Aleksandra Vujisić’s three poems


Cellophane


I wake up at five 

pack my day 

in cellophane 

so others won't soil it with their hands 

I don't give up at six 

words flee from the constellation of noise 

At seven, I read poetry 

and do other useless things 

I no longer drink coffee 

for a good day 

it makes my stomach hurt 

I don't have cellophane for it yet.

Drink Me to Shrink


Shrink, shrink

until you fit in a palm,

until you condense into a word— one or many.

She is someone’s mother, sister, daughter,

now that she's suffered she is least of all a woman.

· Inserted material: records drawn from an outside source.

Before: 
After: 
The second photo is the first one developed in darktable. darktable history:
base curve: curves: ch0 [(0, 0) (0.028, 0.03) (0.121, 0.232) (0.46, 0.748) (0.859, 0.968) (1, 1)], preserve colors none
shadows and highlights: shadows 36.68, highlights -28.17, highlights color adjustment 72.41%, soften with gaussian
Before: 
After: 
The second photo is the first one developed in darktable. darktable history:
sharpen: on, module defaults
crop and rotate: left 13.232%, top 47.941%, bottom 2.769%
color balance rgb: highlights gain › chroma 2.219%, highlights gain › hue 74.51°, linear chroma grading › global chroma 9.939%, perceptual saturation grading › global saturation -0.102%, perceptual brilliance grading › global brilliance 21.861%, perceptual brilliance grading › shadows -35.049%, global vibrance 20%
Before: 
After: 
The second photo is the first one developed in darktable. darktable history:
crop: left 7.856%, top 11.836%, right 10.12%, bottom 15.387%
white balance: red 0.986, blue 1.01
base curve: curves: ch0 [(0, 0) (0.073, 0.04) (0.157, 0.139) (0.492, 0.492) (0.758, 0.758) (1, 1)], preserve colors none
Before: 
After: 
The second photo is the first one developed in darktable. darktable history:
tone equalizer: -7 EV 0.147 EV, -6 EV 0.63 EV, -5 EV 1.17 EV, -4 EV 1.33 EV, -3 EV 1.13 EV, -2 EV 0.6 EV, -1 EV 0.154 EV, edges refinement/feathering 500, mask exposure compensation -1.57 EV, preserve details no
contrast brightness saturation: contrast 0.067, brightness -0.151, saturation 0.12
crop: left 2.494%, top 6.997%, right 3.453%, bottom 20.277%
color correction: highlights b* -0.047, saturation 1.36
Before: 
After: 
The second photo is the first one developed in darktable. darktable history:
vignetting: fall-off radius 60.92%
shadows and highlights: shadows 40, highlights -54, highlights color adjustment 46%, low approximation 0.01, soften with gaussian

Shrink, so you can fit into the frames,

into expectations, into statistics.

Don’t stand out, don’t shout,

just smile, make sure to smile.

Now that she’s been born,

she is least of all alive.

Don’t seek what belongs to your brother, your father,

if you have none, don’t seek your uncle’s,

because what belongs to men

is cursed for women.

If you dare take it, it’s stolen.

Shrink, shrink,

be gentle, be demure,

never more than silver.

Shrink, until you return to the size of a rib.

Sometimes

 

Sometimes the words just pass me by

Don't know the questions or reasons why

Everything seems less colored than yesterday

Please don't run to me, just run away.


Aleksandra Vujisić (Podgorica, Montenegro) is an English language professor and an award-winning writer and poet. She writes in her native language and English, and her work has been translated into Italian, Spanish, Polish, Albanian and Chinese language. She is an author of four books, theatre drama and more than 20 projects in culture.